The broadcast attracted widespread interest, which grew. Its truth was denied by the Prime Minister’s official spokesman, Alastair Campbell, after he and Gilligan had both given evidence to the House of Commons Foreign Affairs Committee (FAC) on 19 June and 25 June respectively. During late June the interest of the media, that of the BBC in particular, and of the government focused on identifying Gilligan’s ‘official’. The mystery was partially dissolved on 1 July when a letter, written the previous day, was received at the Ministry of Defence. It came from Dr David Kelly, a scientific civil servant with great experience in the arms control field in general and Iraqi WMD in particular, and revealed that he was the ‘official’ Gilligan had cited. He carefully defined what had been discussed in the Charing Cross Hotel, over a glass of apple juice. He emphasized that he had in no way said anything to undermine government policy, revealed that he supported the war, because he regarded Saddam as a threat to regional peace, and admitted only that he had conceded that the ‘forty-five minute’ claim might have been added to the dossier ‘for impact’. There were no witnesses to their conversation and no evidence of its content, except for Gilligan’s skimpy and barely decipherable notes.

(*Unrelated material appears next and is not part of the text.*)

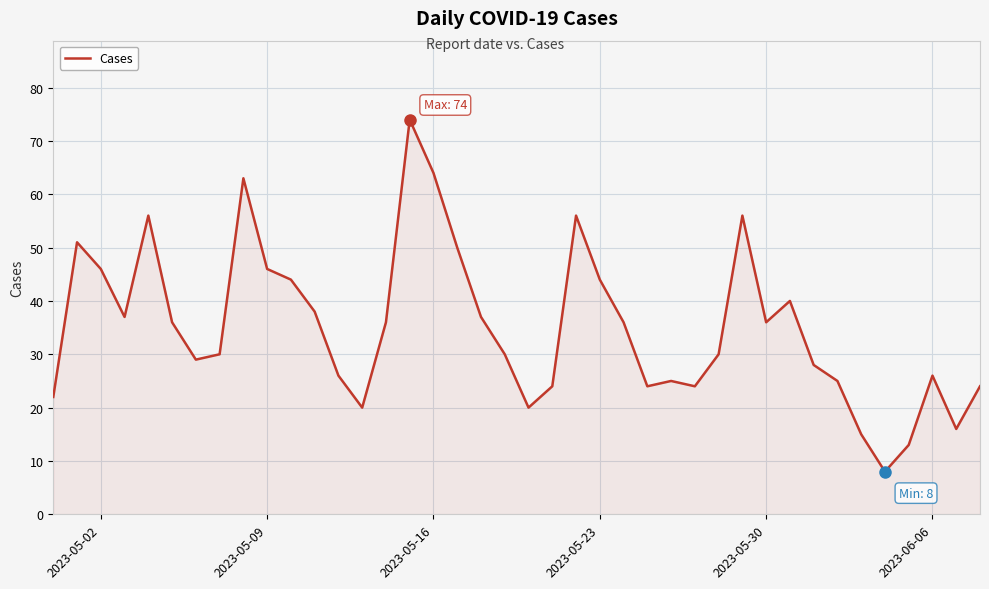

What is the maximum value shown in the chart?

74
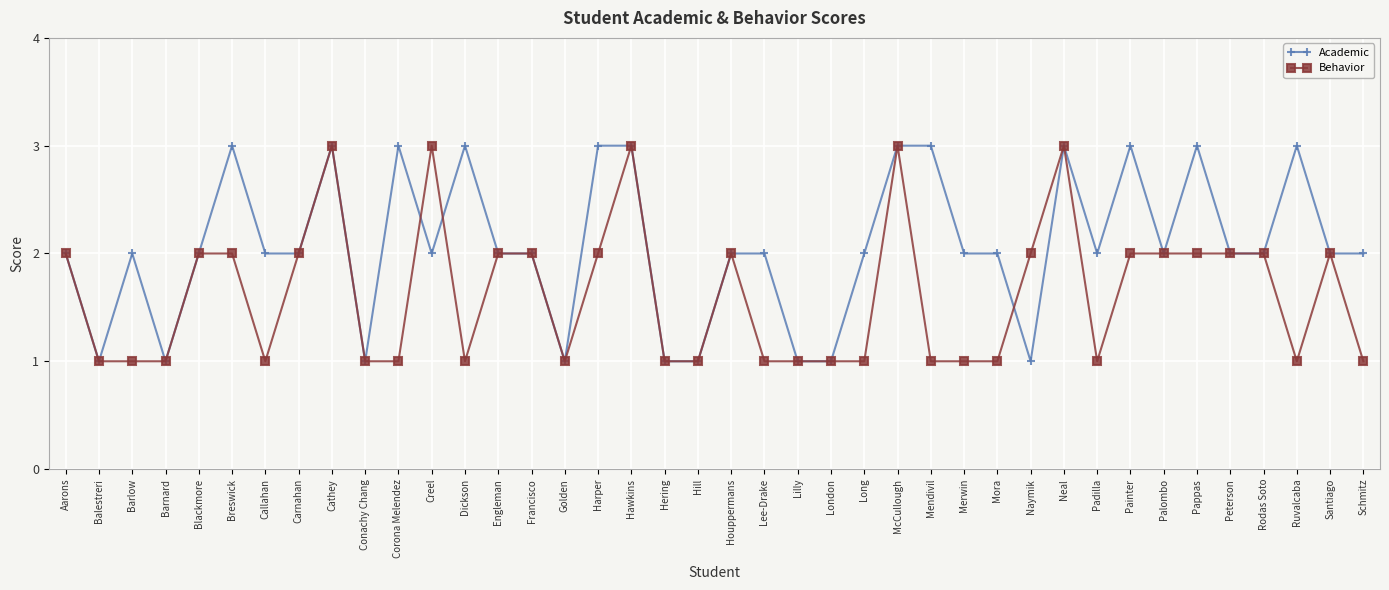

Rank the series by their average value, from highest to lowest.

Academic, Behavior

Two consequences followed from the receipt of Dr Kelly’s letter at the Ministry of Defence. One was that he was required
to give evidence before the Commons Foreign Affairs Committee, in public and on television, on 15 July, and before the Intelligence and Security Committee (ISC) on 16 July; the other was that, over the course of the next days, Dr Kelly was revealed by the government, in a convoluted and less than frank way, to be Andrew Gilligan’s ‘official’ (it was a complication of the story, wholly unfair to Dr Kelly, that he had somehow been characterized, and would so be described by much of the media, as an ‘intelligence officer’, which he was not). Dr Kelly was roughly handled by several members of the FAC, particularly a Labour member, Andrew Mackinlay, a backbencher who went out of his way to scorn Dr Kelly, a highly distinguished scientist and devoted government servant, as ‘chaff’ and ‘a fall guy’. Many viewers were stunned by Mackinlay’s performance, which many felt was unworthy of a Member of Parliament.